By JULIE BOSMAN
DES MOINES, Dec. 4 — As Senators Hillary Rodham Clinton and Barack Obama exchanged frequent and increasingly personal jabs on the campaign trail this week, John Edwards found himself on the sidelines. And enjoying it.
In Waterloo, Iowa, Mr. Edwards recounted the exchange by Mrs. Clinton and Mr. Obama on whether Mr. Obama had been pining to be president since kindergarten, as her campaign said when it referred to an essay that Mr. Obama supposedly wrote in kindergarten. Its title was “I Want to Become President.”
“I have to confess,” Mr. Edwards said, “when I was in third grade, I wanted to be two things. I wanted to be a cowboy, and I wanted to be Superman.”
The audience roared.
In his second bid for the Democratic nomination for president, Mr. Edwards, a former senator from North Carolina, has used his carefully honed populist passion, attacking lobbyists, oil companies, drug companies and what he calls the corporate-minded Washington establishment.
More notably, he has been showing flashes of anger and intensity as a campaigner, sharply criticizing Mrs. Clinton in debates and on the trail.
But not this week. On a six-day swing through Iowa a month before the caucuses on Jan. 3, Mr. Edwards lightened up and reprised the role of the upbeat optimist he had in 2004, when he ran a close second in the caucuses.
“Listen, I don’t think America benefits from any personal fighting between candidates,” he told reporters. “They don’t care about fighting between politicians.”
That attitude was evident in the National Public Radio debate on Tuesday, when Mr. Edwards cited differences between himself and Mrs. Clinton.
His measured touch was a clear break from his performance in a televised debate, when he turned virtually every question into an attack on Mrs. Clinton and when he sarcastically replied to a jab from Representative Dennis J. Kucinich of Ohio by muttering, “Cute, Dennis.”
In the last week, he has rarely referred to Mrs. Clinton and Mr. Obama, except to poke fun at their sparring. On Sunday, he ducked the opportunity to join Mrs. Clinton in criticizing Mr. Obama’s campaign, which used a political action committee to spend money in early primary states.
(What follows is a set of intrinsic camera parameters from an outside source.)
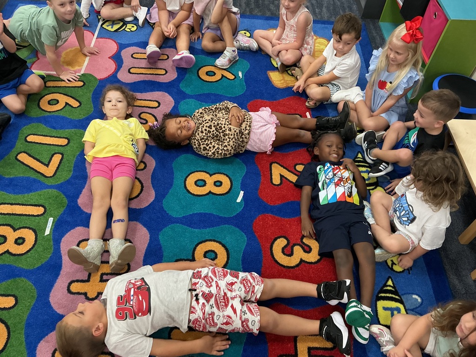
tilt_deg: -55.7
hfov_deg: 61.7
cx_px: 238
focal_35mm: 29
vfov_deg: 48.2
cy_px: 178
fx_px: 399
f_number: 1.8
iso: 100
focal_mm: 3
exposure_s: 1/60
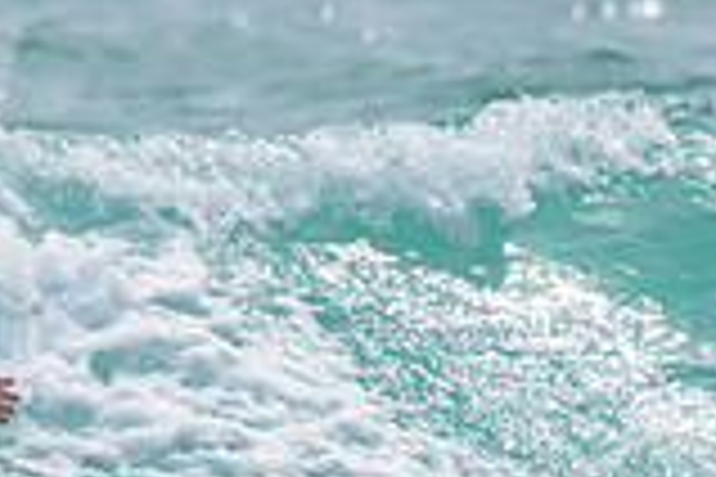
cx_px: -434
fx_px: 44528
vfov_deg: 0.6
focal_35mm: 2239
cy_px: 378
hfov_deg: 0.9
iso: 140
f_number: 5.6
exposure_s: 1/2000
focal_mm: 500
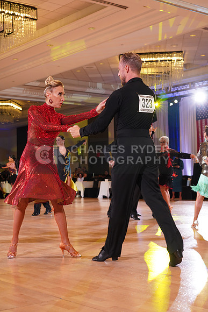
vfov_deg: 36.2
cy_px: 156
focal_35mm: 55
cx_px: 104
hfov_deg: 24.6
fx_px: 476
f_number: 5
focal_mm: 55
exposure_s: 1/160
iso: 1600
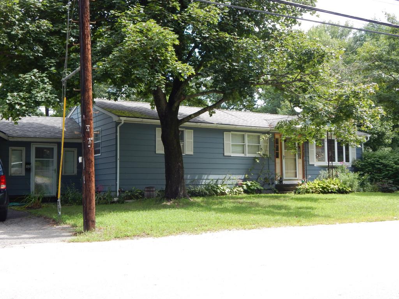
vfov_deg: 33.6
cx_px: 200
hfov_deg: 43.9
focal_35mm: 43
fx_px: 496
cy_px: 150
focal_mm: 7.7
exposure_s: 1/320
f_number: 3.6
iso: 125
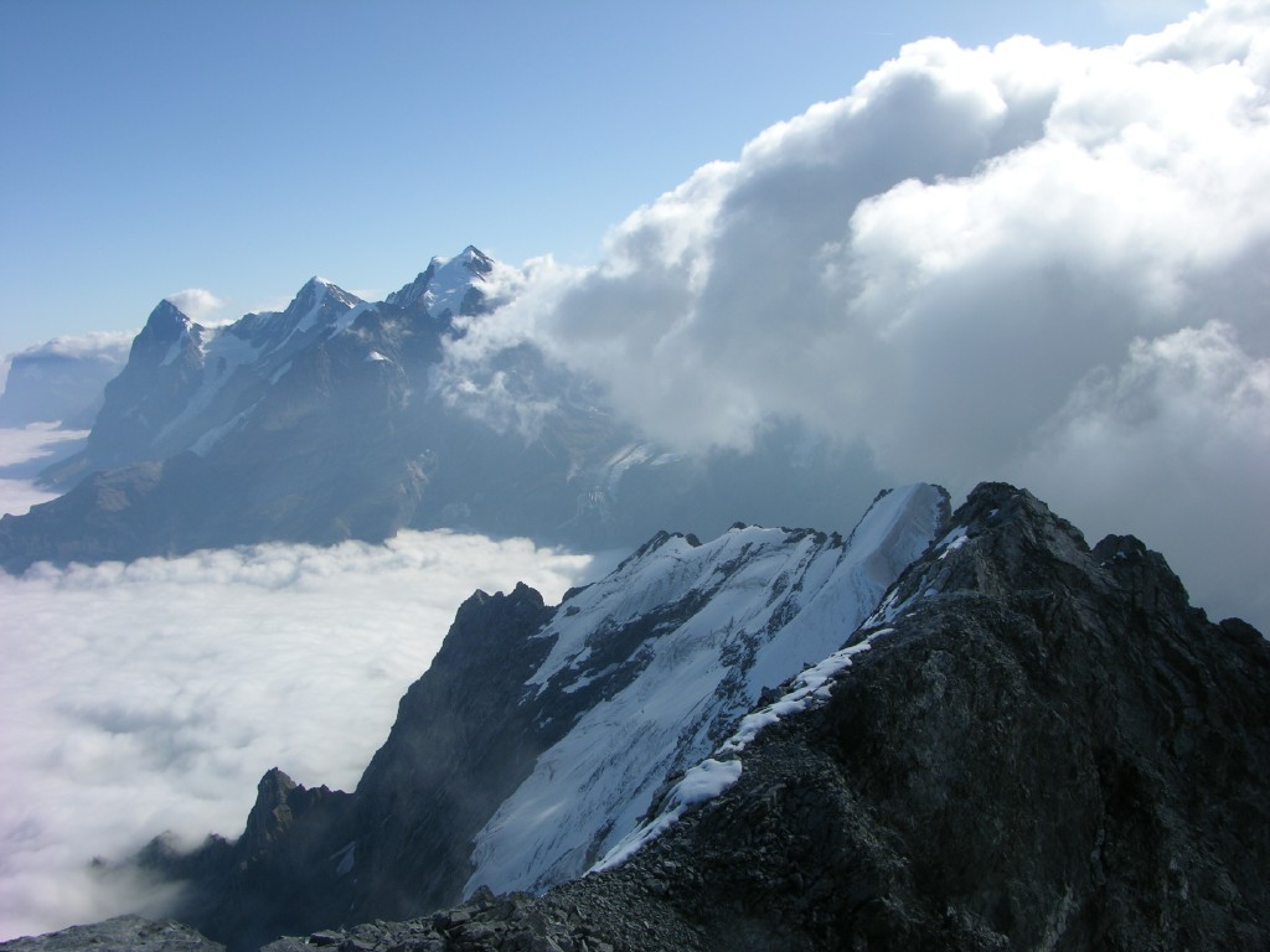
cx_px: 635
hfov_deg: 52.6
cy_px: 476
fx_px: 1284
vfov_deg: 40.7
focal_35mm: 35
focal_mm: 8.9
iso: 50
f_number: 7.1
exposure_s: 1/323
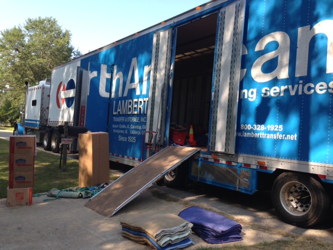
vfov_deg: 42.9
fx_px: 317
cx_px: 166
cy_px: 125
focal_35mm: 33
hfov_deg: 55.4
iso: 50
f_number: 2.4
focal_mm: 4.12
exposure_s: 1/393
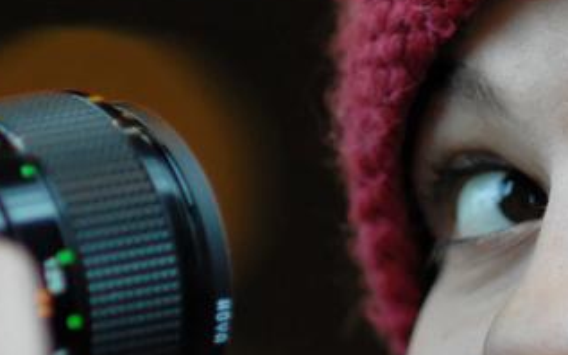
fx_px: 10535
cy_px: 314
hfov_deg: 3.1
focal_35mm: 681
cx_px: 481
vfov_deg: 1.9
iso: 400
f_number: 2
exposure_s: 1/350
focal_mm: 135
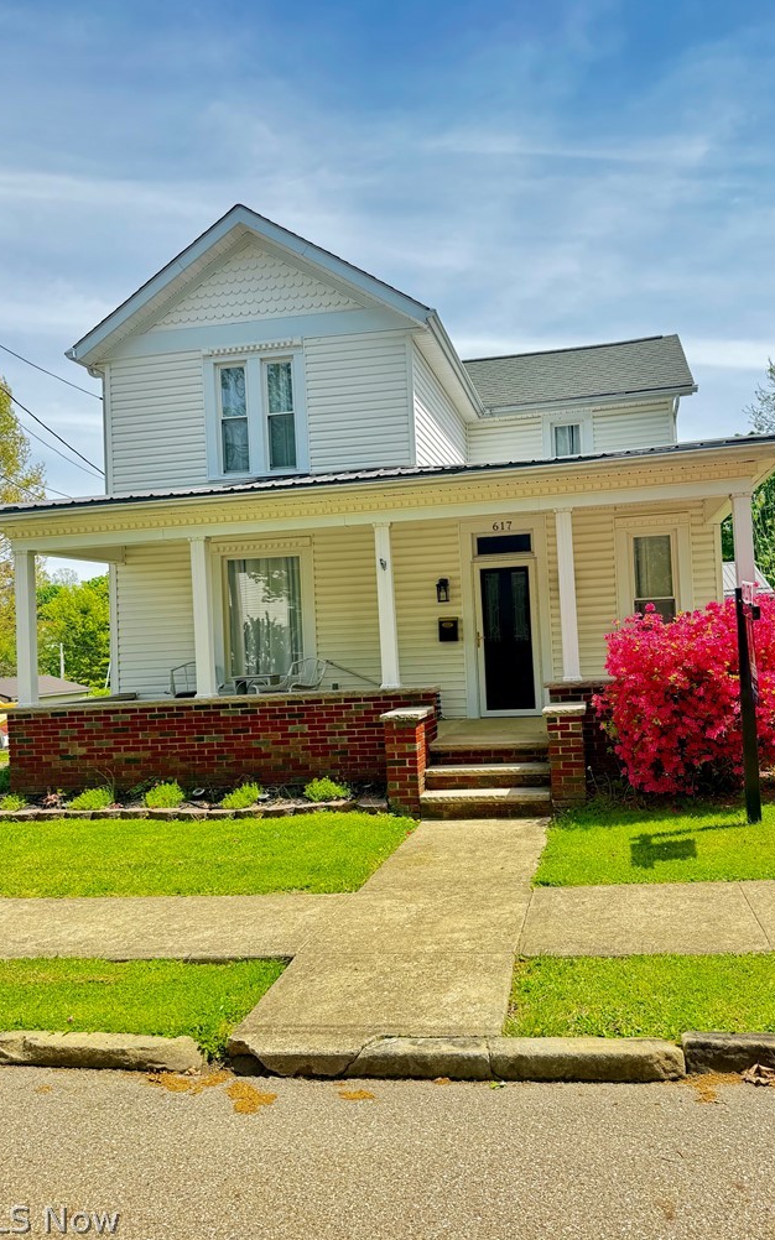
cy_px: 614
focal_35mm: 26
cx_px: 423
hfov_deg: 47.5
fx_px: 879
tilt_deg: +1.2
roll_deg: +4.1
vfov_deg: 70.4
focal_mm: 6.76
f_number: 1.78
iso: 80
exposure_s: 1/853
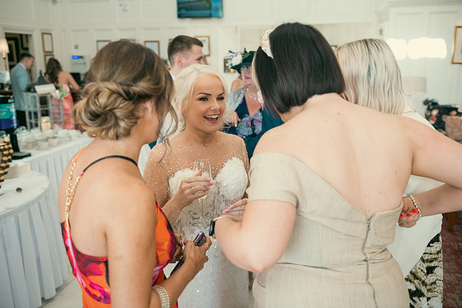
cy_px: 154
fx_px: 449
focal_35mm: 35
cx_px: 231
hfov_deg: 54.4
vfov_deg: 37.9
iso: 800
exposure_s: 1/160
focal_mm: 35
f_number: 3.5
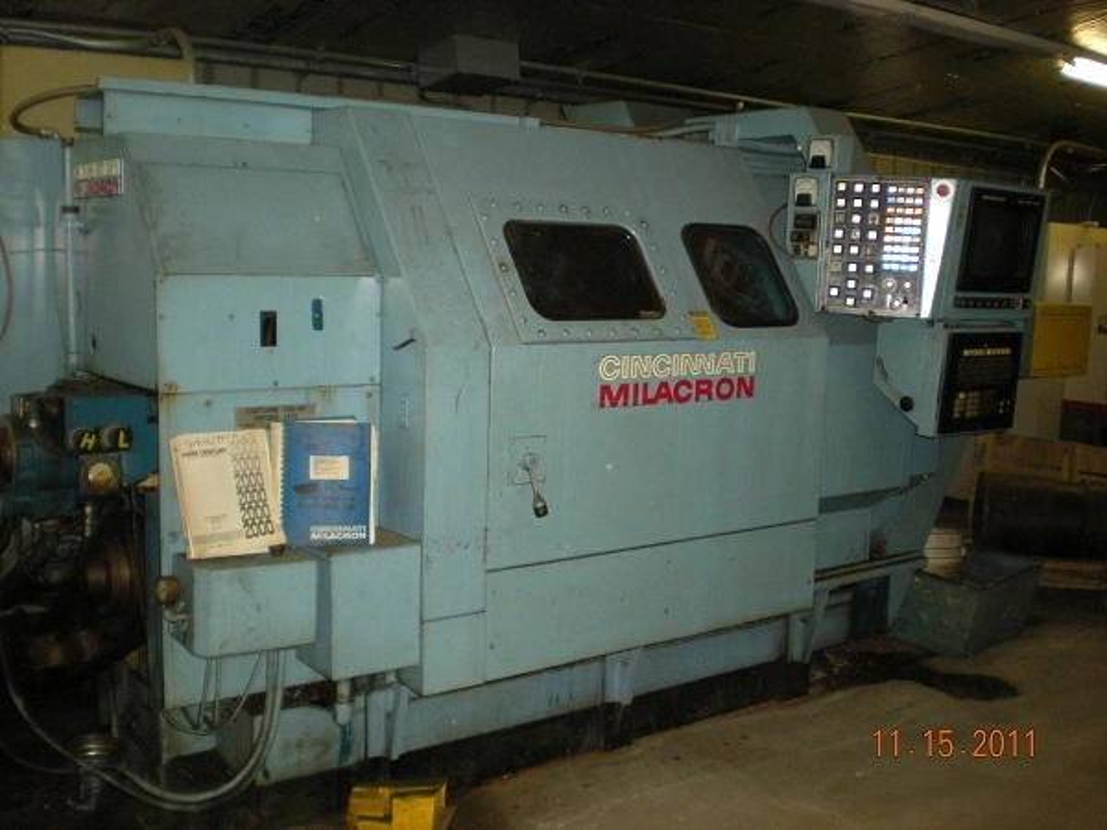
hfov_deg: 49.0
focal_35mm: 38
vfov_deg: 37.7
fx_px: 1215
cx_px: 554
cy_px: 415
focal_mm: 6.3
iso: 272
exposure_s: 1/60
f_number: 3.1
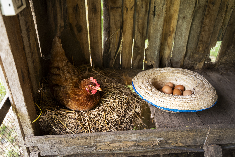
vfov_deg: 43.6
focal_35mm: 30
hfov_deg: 61.9
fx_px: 196
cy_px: 78
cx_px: 118
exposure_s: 1/200
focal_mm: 30
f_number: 2.8
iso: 320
“I’m going to respectfully decline to get involved in that fracas between the two of them,” Mr. Edwards said.
He has even doled out sugar-laden compliments to the Democratic field. “We have great people running for president on our side,” he told a crowd on Monday.
In a television commercial that began running this week in New Hampshire, Mr. Edwards criticizes lobbyists in Washington, but not the other candidates by name.
Privately, Mr. Edwards’s aides said he had no reason to involve himself in fights with Mrs. Clinton and Mr. Obama.
Mr. Edwards has been stuck in third place for months, most Iowa polls report, showing no gains with his aggressive stance — and receiving criticism from voters, former supporters and others who disapprove of the angrier candidate.
Iowans are particularly disdainful of candidates who resort to negative campaigns, as former Gov. Howard Dean of Vermont and Representative Richard A. Gephardt of Missouri learned in 2004.
Iowa is crucial to Mr. Edwards’s efforts. His campaign is low on cash and relying on public financing, and he is even farther back in the polls in other early primary states like New Hampshire and South Carolina.
Mr. Edwards’s aides would not acknowledge that their candidate was softening in response to polling or other specific criticism. But Mr. Edwards, in an interview between stops in Algona, Iowa, acknowledged that his failure to move up in the polls was on his mind.
“I feel like we’re in a dead heat,” he said. “And we’ve been in a dead heat for months now.”
He said he believed that Iowa voters, many of whom are still undecided, did not like personal attacks.
“They’re looking for a president who’s positive,” Mr. Edwards said.
His cease-fire has not extended to the White House. At numerous stops, he continued to attack President Bush and Vice President Dick Cheney, criticizing the response to Hurricane Katrina, its Iraq war position and its domestic surveillance, positions that cannot hurt him among Democrats here.
“The Democrats can’t stand George Bush,” Mr. Edwards said. “Most of America can’t.”
Some Iowans said they were tired of the mudslinging among candidates and appreciated a more positive take.
“I think he’s wise not to get into a little catfight with the other candidates,” said Maureen White, an Edwards supporter who went to a forum on Monday in Waterloo.
Her husband, Roger White, agreed, though he said he was torn between supporting Mr. Edwards or Senator Joseph R. Biden Jr. of Delaware.
“We all get sick of it,” Mr. White said. “I think if the other two continue to bloody each other, the next tier of candidates will gain from that, whether it’s Biden, Richardson or Edwards.”